Task goal -
All that should come back is the lines of the data below from the one containing "no significant positivity" to the one containing "(renal) stained for", inclusive, exactly as they stand.

Supplied entries -
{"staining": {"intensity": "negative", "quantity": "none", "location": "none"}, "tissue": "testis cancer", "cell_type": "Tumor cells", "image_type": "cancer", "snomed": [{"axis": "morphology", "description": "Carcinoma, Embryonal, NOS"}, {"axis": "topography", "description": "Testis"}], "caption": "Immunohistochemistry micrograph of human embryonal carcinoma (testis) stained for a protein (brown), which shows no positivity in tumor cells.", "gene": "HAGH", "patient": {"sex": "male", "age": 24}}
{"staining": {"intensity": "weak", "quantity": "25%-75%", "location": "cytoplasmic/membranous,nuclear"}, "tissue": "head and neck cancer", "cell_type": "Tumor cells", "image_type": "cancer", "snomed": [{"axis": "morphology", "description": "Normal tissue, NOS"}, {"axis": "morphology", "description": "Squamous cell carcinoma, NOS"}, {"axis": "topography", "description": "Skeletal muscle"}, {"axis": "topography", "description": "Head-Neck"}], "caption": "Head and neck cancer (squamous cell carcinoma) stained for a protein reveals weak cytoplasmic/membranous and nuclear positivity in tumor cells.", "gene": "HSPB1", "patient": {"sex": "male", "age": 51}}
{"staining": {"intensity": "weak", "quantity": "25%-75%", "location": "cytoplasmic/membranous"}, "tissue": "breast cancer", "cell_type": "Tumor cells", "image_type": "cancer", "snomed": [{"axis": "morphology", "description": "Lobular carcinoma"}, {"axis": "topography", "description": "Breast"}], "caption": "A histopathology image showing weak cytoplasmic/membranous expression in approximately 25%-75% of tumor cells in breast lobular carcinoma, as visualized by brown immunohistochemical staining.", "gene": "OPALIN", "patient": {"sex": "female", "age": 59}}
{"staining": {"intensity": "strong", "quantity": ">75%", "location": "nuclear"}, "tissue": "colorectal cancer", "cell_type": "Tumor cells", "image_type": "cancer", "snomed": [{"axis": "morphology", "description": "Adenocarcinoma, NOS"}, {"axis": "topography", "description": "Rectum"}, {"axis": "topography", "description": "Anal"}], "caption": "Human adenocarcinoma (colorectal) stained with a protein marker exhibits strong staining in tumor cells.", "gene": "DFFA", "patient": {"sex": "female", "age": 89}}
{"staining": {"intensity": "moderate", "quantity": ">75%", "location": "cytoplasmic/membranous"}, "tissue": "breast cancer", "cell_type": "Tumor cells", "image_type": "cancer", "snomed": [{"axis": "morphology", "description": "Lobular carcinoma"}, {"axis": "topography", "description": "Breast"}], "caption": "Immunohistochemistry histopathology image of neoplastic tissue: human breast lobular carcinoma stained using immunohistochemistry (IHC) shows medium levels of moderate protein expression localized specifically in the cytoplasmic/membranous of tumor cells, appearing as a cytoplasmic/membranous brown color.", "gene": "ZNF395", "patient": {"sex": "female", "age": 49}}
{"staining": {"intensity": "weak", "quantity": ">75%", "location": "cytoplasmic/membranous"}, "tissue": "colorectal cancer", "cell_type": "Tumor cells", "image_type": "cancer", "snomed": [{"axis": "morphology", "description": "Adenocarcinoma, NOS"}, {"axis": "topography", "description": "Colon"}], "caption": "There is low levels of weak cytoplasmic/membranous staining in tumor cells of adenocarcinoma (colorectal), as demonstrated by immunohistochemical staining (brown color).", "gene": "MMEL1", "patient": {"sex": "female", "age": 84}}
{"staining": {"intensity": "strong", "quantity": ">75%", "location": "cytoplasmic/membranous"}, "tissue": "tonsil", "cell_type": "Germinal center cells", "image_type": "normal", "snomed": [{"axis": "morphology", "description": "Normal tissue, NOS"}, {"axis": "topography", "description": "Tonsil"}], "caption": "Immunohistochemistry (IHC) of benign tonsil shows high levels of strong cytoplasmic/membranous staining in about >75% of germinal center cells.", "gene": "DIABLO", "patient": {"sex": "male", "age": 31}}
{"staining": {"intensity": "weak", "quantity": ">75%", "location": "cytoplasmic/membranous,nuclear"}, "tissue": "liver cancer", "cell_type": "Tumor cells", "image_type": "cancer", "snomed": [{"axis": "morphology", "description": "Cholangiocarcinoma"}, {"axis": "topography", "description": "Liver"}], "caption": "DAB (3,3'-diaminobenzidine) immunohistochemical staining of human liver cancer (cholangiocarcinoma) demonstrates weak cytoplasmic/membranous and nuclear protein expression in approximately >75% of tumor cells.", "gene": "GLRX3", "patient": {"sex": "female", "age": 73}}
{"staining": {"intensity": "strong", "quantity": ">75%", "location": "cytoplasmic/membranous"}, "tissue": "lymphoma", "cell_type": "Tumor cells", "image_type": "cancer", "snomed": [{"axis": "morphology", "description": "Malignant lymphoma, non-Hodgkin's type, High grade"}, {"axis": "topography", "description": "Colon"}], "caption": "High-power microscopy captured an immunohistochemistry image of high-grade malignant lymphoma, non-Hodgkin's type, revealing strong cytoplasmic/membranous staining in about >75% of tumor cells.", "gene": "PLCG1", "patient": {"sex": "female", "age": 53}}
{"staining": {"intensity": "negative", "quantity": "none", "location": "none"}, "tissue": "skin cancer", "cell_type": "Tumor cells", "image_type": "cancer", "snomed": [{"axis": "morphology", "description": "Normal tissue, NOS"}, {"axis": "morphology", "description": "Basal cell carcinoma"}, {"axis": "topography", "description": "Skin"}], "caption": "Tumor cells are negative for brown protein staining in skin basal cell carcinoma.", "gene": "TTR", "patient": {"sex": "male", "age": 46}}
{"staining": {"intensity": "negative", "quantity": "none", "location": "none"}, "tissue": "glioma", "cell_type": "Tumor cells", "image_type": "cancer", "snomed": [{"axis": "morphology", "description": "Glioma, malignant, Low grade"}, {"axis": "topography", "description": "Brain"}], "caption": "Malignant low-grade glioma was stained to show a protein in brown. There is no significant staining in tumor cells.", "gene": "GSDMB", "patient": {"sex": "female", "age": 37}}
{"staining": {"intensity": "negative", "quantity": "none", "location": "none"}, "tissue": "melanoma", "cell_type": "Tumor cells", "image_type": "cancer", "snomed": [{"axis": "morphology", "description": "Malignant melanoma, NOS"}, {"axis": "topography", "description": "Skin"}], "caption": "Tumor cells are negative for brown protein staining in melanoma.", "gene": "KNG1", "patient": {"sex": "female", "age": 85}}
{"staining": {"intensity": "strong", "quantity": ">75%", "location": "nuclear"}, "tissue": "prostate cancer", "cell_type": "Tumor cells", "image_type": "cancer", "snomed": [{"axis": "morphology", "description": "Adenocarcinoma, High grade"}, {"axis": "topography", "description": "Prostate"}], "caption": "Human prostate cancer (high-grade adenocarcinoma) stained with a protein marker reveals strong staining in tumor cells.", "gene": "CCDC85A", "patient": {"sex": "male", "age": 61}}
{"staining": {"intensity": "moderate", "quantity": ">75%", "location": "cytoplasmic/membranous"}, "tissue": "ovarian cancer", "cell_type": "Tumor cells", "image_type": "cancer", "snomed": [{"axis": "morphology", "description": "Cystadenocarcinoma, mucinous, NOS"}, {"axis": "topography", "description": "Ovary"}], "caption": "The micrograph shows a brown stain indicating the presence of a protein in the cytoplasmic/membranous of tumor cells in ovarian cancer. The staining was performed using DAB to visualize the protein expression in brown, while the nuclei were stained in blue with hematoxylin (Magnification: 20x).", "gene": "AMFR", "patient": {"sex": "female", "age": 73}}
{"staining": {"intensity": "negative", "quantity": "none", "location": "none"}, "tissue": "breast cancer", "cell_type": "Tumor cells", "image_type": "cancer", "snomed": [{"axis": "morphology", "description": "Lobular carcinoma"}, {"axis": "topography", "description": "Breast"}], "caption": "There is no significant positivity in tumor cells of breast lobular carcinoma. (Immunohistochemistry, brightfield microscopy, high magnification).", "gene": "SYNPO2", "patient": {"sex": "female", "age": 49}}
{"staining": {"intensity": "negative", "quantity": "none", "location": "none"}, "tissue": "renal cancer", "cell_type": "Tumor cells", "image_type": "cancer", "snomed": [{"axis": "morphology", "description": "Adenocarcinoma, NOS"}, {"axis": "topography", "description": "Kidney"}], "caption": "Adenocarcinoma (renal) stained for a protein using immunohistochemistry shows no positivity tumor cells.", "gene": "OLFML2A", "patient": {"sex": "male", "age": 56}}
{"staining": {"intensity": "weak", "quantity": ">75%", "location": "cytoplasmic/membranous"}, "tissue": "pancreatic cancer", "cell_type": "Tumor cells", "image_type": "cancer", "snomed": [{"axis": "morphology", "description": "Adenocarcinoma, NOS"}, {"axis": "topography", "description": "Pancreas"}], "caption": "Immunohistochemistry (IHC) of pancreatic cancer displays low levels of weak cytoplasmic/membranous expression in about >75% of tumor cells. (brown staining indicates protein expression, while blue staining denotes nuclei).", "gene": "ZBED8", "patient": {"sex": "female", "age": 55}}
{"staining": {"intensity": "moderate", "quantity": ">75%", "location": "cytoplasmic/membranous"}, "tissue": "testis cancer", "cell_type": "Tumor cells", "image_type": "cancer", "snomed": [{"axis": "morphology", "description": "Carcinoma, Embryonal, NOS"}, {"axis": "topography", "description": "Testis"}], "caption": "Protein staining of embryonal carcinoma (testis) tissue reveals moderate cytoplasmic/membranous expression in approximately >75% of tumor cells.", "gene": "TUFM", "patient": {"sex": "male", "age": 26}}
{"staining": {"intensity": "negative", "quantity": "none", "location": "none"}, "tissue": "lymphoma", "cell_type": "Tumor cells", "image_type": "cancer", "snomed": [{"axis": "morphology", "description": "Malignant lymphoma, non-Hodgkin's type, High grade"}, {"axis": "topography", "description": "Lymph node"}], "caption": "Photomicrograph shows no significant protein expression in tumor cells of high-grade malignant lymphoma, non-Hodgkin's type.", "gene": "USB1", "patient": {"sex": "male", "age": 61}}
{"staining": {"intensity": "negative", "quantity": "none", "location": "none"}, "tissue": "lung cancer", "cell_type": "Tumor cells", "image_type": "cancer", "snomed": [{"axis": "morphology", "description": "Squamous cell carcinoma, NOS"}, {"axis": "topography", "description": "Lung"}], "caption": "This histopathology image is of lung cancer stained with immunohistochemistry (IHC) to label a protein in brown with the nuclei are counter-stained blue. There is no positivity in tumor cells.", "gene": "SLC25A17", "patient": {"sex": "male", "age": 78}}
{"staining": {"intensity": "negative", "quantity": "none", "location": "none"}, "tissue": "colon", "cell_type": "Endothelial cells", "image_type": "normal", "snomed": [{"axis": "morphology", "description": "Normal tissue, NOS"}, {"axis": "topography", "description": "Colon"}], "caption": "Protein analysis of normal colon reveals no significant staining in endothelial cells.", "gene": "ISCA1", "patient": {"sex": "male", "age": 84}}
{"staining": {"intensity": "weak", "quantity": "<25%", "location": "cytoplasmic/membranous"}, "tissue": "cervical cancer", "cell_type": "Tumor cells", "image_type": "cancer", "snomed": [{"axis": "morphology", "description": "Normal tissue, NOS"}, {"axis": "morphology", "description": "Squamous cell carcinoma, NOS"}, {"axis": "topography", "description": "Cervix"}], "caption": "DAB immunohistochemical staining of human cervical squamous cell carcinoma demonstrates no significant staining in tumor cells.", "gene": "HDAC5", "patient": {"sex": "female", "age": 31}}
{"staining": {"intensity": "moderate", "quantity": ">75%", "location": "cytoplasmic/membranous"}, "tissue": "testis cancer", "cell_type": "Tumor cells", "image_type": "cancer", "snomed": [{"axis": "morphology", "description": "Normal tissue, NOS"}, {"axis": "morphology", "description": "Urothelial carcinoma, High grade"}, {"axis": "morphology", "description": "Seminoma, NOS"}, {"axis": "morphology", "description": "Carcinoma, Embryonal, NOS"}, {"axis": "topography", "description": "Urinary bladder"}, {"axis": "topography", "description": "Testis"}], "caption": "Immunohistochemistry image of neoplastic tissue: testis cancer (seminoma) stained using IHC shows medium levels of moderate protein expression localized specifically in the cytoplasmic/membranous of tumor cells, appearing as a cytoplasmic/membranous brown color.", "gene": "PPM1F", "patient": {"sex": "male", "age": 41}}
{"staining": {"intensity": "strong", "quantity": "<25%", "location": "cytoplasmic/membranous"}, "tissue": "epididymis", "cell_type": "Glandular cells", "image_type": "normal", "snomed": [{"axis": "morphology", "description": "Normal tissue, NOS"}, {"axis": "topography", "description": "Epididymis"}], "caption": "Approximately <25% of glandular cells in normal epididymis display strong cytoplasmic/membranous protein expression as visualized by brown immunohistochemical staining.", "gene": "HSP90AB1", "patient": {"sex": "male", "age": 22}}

Exercise result -
{"staining": {"intensity": "negative", "quantity": "none", "location": "none"}, "tissue": "breast cancer", "cell_type": "Tumor cells", "image_type": "cancer", "snomed": [{"axis": "morphology", "description": "Lobular carcinoma"}, {"axis": "topography", "description": "Breast"}], "caption": "There is no significant positivity in tumor cells of breast lobular carcinoma. (Immunohistochemistry, brightfield microscopy, high magnification).", "gene": "SYNPO2", "patient": {"sex": "female", "age": 49}}
{"staining": {"intensity": "negative", "quantity": "none", "location": "none"}, "tissue": "renal cancer", "cell_type": "Tumor cells", "image_type": "cancer", "snomed": [{"axis": "morphology", "description": "Adenocarcinoma, NOS"}, {"axis": "topography", "description": "Kidney"}], "caption": "Adenocarcinoma (renal) stained for a protein using immunohistochemistry shows no positivity tumor cells.", "gene": "OLFML2A", "patient": {"sex": "male", "age": 56}}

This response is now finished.